I don't find that example troubling. The execution of functions in WHERE
has never been particularly constrained. Would you insist, say, that
notice() be evaluated for every pair of rows in the cross product of
t1 and t2, even the ones that don't pass the t1.a = t2.a condition?
Or for a more interesting example, consider these two cases:

select * from t1, t2 where notice(t2.a) = t1.a;
select * from t1, t2 where notice(t2.a) = t2.b;

With our current implementation, the first will result in executing
notice() for every row pair in the cross product, while the second
will evaluate it only once per row of t2, because the condition is
pushed down to the scan level. Should we stop doing that?

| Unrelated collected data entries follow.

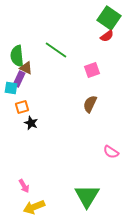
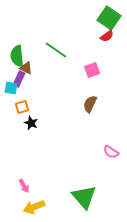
green triangle: moved 3 px left, 1 px down; rotated 12 degrees counterclockwise
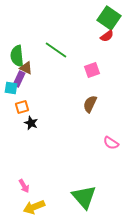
pink semicircle: moved 9 px up
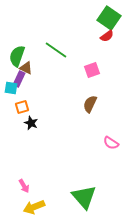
green semicircle: rotated 25 degrees clockwise
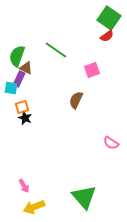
brown semicircle: moved 14 px left, 4 px up
black star: moved 6 px left, 5 px up
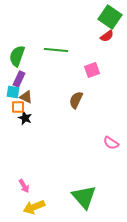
green square: moved 1 px right, 1 px up
green line: rotated 30 degrees counterclockwise
brown triangle: moved 29 px down
cyan square: moved 2 px right, 4 px down
orange square: moved 4 px left; rotated 16 degrees clockwise
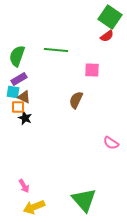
pink square: rotated 21 degrees clockwise
purple rectangle: rotated 35 degrees clockwise
brown triangle: moved 2 px left
green triangle: moved 3 px down
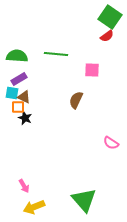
green line: moved 4 px down
green semicircle: rotated 75 degrees clockwise
cyan square: moved 1 px left, 1 px down
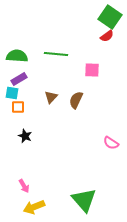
brown triangle: moved 27 px right; rotated 48 degrees clockwise
black star: moved 18 px down
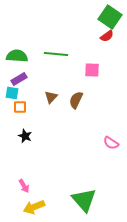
orange square: moved 2 px right
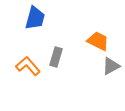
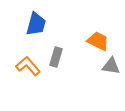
blue trapezoid: moved 1 px right, 6 px down
gray triangle: rotated 36 degrees clockwise
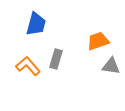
orange trapezoid: rotated 45 degrees counterclockwise
gray rectangle: moved 2 px down
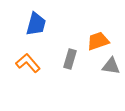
gray rectangle: moved 14 px right
orange L-shape: moved 3 px up
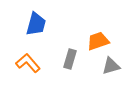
gray triangle: rotated 24 degrees counterclockwise
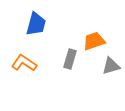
orange trapezoid: moved 4 px left
orange L-shape: moved 4 px left; rotated 15 degrees counterclockwise
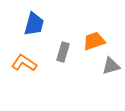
blue trapezoid: moved 2 px left
gray rectangle: moved 7 px left, 7 px up
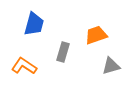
orange trapezoid: moved 2 px right, 6 px up
orange L-shape: moved 3 px down
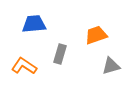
blue trapezoid: rotated 110 degrees counterclockwise
gray rectangle: moved 3 px left, 2 px down
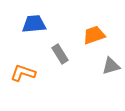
orange trapezoid: moved 2 px left
gray rectangle: rotated 48 degrees counterclockwise
orange L-shape: moved 1 px left, 7 px down; rotated 15 degrees counterclockwise
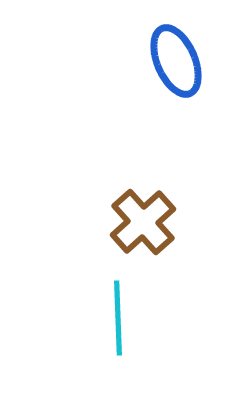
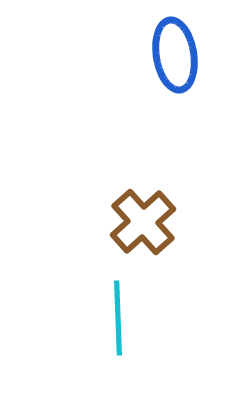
blue ellipse: moved 1 px left, 6 px up; rotated 14 degrees clockwise
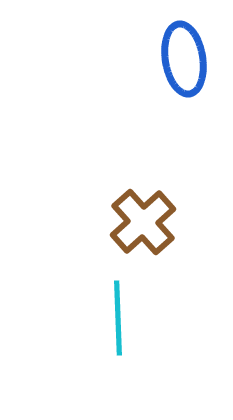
blue ellipse: moved 9 px right, 4 px down
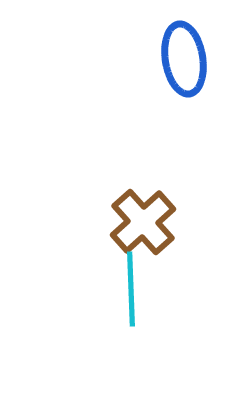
cyan line: moved 13 px right, 29 px up
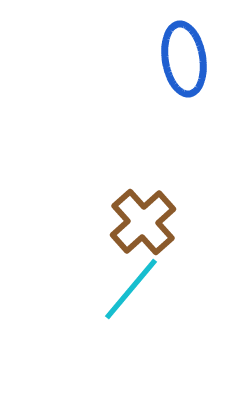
cyan line: rotated 42 degrees clockwise
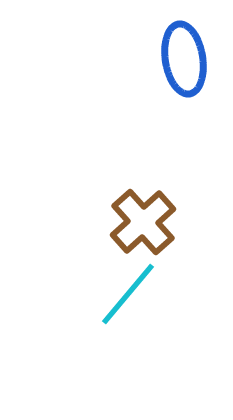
cyan line: moved 3 px left, 5 px down
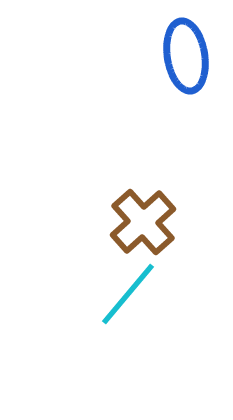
blue ellipse: moved 2 px right, 3 px up
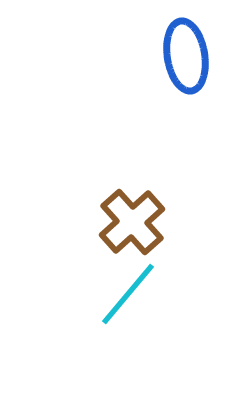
brown cross: moved 11 px left
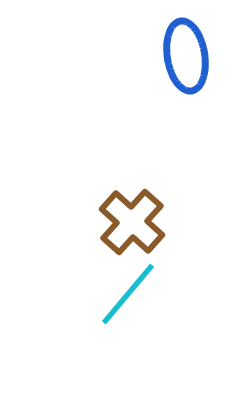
brown cross: rotated 6 degrees counterclockwise
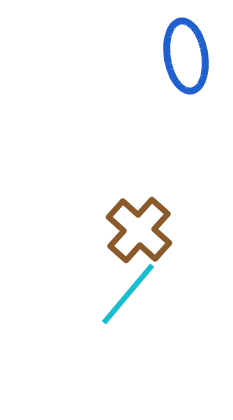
brown cross: moved 7 px right, 8 px down
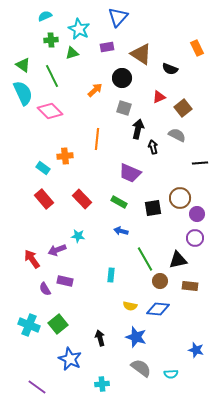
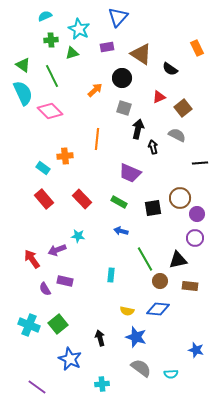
black semicircle at (170, 69): rotated 14 degrees clockwise
yellow semicircle at (130, 306): moved 3 px left, 5 px down
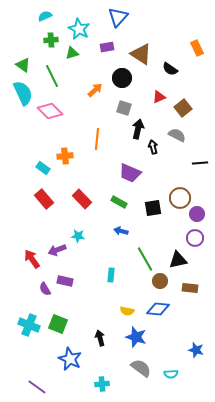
brown rectangle at (190, 286): moved 2 px down
green square at (58, 324): rotated 30 degrees counterclockwise
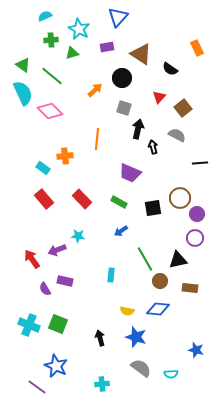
green line at (52, 76): rotated 25 degrees counterclockwise
red triangle at (159, 97): rotated 24 degrees counterclockwise
blue arrow at (121, 231): rotated 48 degrees counterclockwise
blue star at (70, 359): moved 14 px left, 7 px down
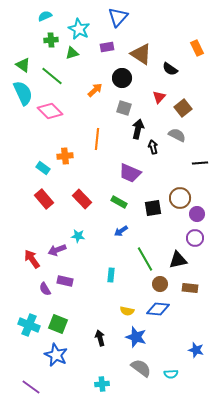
brown circle at (160, 281): moved 3 px down
blue star at (56, 366): moved 11 px up
purple line at (37, 387): moved 6 px left
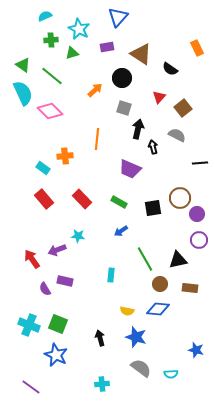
purple trapezoid at (130, 173): moved 4 px up
purple circle at (195, 238): moved 4 px right, 2 px down
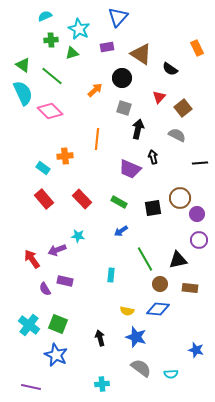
black arrow at (153, 147): moved 10 px down
cyan cross at (29, 325): rotated 15 degrees clockwise
purple line at (31, 387): rotated 24 degrees counterclockwise
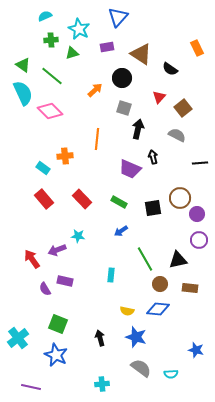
cyan cross at (29, 325): moved 11 px left, 13 px down; rotated 15 degrees clockwise
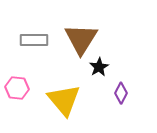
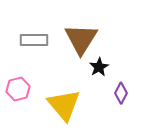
pink hexagon: moved 1 px right, 1 px down; rotated 20 degrees counterclockwise
yellow triangle: moved 5 px down
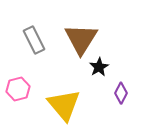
gray rectangle: rotated 64 degrees clockwise
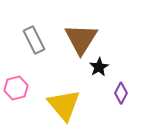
pink hexagon: moved 2 px left, 1 px up
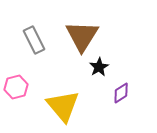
brown triangle: moved 1 px right, 3 px up
pink hexagon: moved 1 px up
purple diamond: rotated 30 degrees clockwise
yellow triangle: moved 1 px left, 1 px down
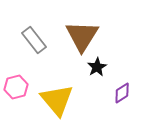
gray rectangle: rotated 12 degrees counterclockwise
black star: moved 2 px left
purple diamond: moved 1 px right
yellow triangle: moved 6 px left, 6 px up
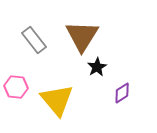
pink hexagon: rotated 20 degrees clockwise
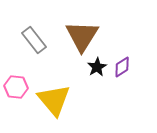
purple diamond: moved 26 px up
yellow triangle: moved 3 px left
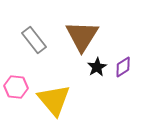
purple diamond: moved 1 px right
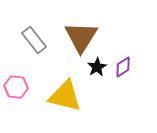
brown triangle: moved 1 px left, 1 px down
yellow triangle: moved 11 px right, 4 px up; rotated 36 degrees counterclockwise
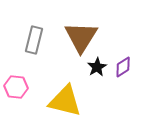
gray rectangle: rotated 52 degrees clockwise
yellow triangle: moved 5 px down
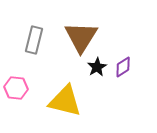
pink hexagon: moved 1 px down
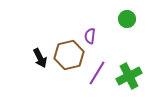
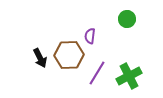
brown hexagon: rotated 12 degrees clockwise
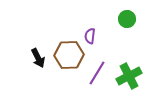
black arrow: moved 2 px left
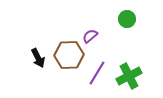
purple semicircle: rotated 42 degrees clockwise
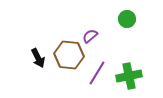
brown hexagon: rotated 8 degrees clockwise
green cross: rotated 15 degrees clockwise
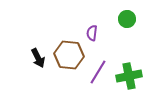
purple semicircle: moved 2 px right, 3 px up; rotated 42 degrees counterclockwise
purple line: moved 1 px right, 1 px up
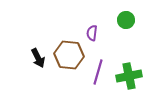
green circle: moved 1 px left, 1 px down
purple line: rotated 15 degrees counterclockwise
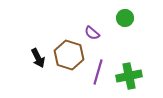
green circle: moved 1 px left, 2 px up
purple semicircle: rotated 56 degrees counterclockwise
brown hexagon: rotated 12 degrees clockwise
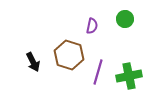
green circle: moved 1 px down
purple semicircle: moved 7 px up; rotated 119 degrees counterclockwise
black arrow: moved 5 px left, 4 px down
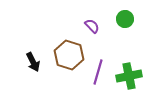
purple semicircle: rotated 56 degrees counterclockwise
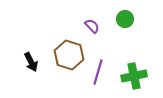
black arrow: moved 2 px left
green cross: moved 5 px right
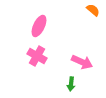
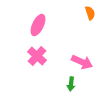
orange semicircle: moved 3 px left, 3 px down; rotated 32 degrees clockwise
pink ellipse: moved 1 px left, 1 px up
pink cross: rotated 12 degrees clockwise
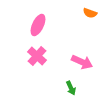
orange semicircle: rotated 128 degrees clockwise
green arrow: moved 4 px down; rotated 32 degrees counterclockwise
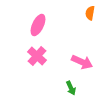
orange semicircle: rotated 80 degrees clockwise
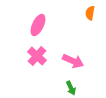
pink arrow: moved 9 px left, 1 px up
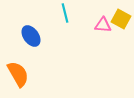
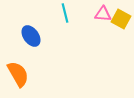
pink triangle: moved 11 px up
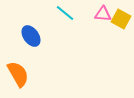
cyan line: rotated 36 degrees counterclockwise
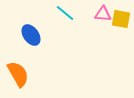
yellow square: rotated 18 degrees counterclockwise
blue ellipse: moved 1 px up
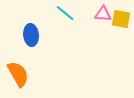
blue ellipse: rotated 30 degrees clockwise
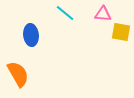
yellow square: moved 13 px down
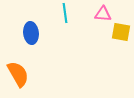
cyan line: rotated 42 degrees clockwise
blue ellipse: moved 2 px up
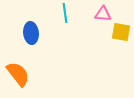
orange semicircle: rotated 8 degrees counterclockwise
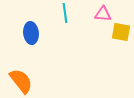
orange semicircle: moved 3 px right, 7 px down
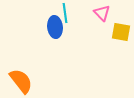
pink triangle: moved 1 px left, 1 px up; rotated 42 degrees clockwise
blue ellipse: moved 24 px right, 6 px up
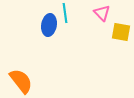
blue ellipse: moved 6 px left, 2 px up; rotated 15 degrees clockwise
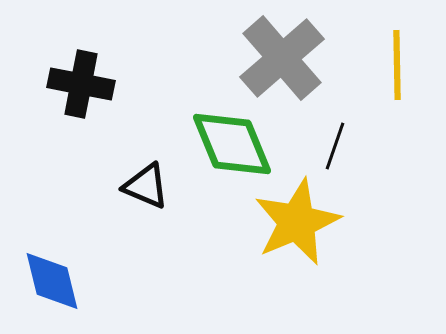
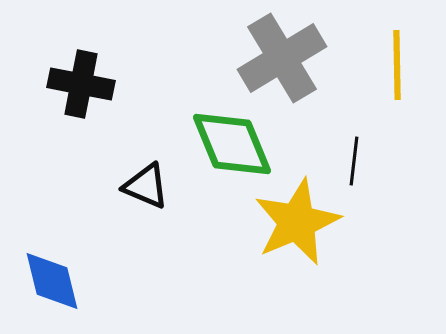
gray cross: rotated 10 degrees clockwise
black line: moved 19 px right, 15 px down; rotated 12 degrees counterclockwise
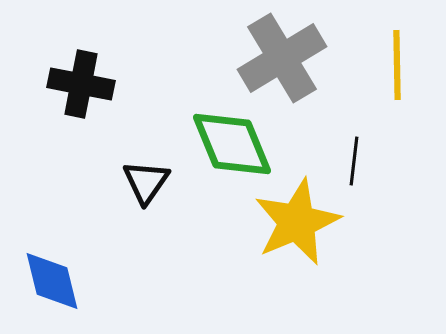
black triangle: moved 4 px up; rotated 42 degrees clockwise
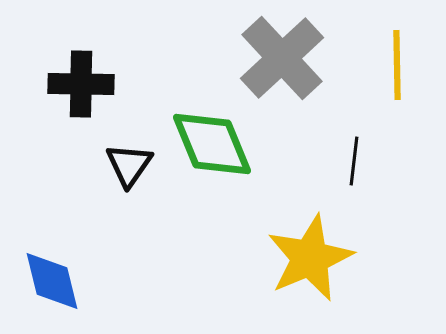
gray cross: rotated 12 degrees counterclockwise
black cross: rotated 10 degrees counterclockwise
green diamond: moved 20 px left
black triangle: moved 17 px left, 17 px up
yellow star: moved 13 px right, 36 px down
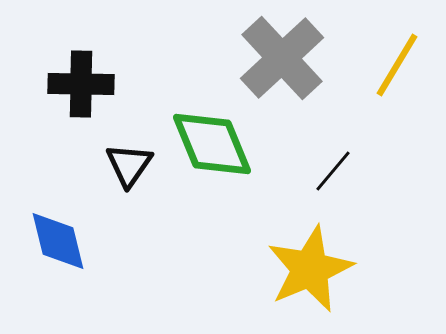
yellow line: rotated 32 degrees clockwise
black line: moved 21 px left, 10 px down; rotated 33 degrees clockwise
yellow star: moved 11 px down
blue diamond: moved 6 px right, 40 px up
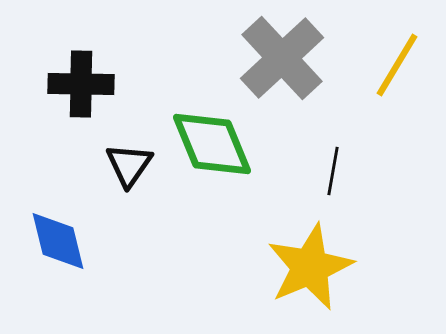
black line: rotated 30 degrees counterclockwise
yellow star: moved 2 px up
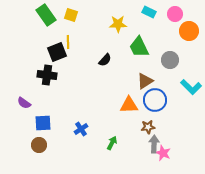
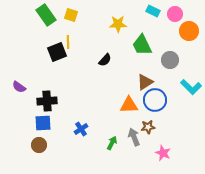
cyan rectangle: moved 4 px right, 1 px up
green trapezoid: moved 3 px right, 2 px up
black cross: moved 26 px down; rotated 12 degrees counterclockwise
brown triangle: moved 1 px down
purple semicircle: moved 5 px left, 16 px up
gray arrow: moved 20 px left, 7 px up; rotated 24 degrees counterclockwise
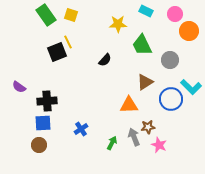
cyan rectangle: moved 7 px left
yellow line: rotated 24 degrees counterclockwise
blue circle: moved 16 px right, 1 px up
pink star: moved 4 px left, 8 px up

In short, the number of executions of functions in WHERE or JOIN/ON
isn't at all implementation-independent. We document this in
https://www.postgresql.org/docs/devel/static/sql-expressions.html#SYNTAX-EXPRESS-EVAL
where it says

It is particularly dangerous to rely on side effects or evaluation
order in WHERE and HAVING clauses, since those clauses are
extensively reprocessed as part of developing an execution
plan.

Maybe we ought to be more verbose there, but I don't care to abandon
the principle that we can reorder WHERE clauses, or skip the evaluation
of unnecessary clauses, as much as we want.

The case I was complaining about upthread involved volatiles in
the SELECT target list, which *does* have a well-defined number
of executions, ie once per row produced by the FROM/WHERE clause.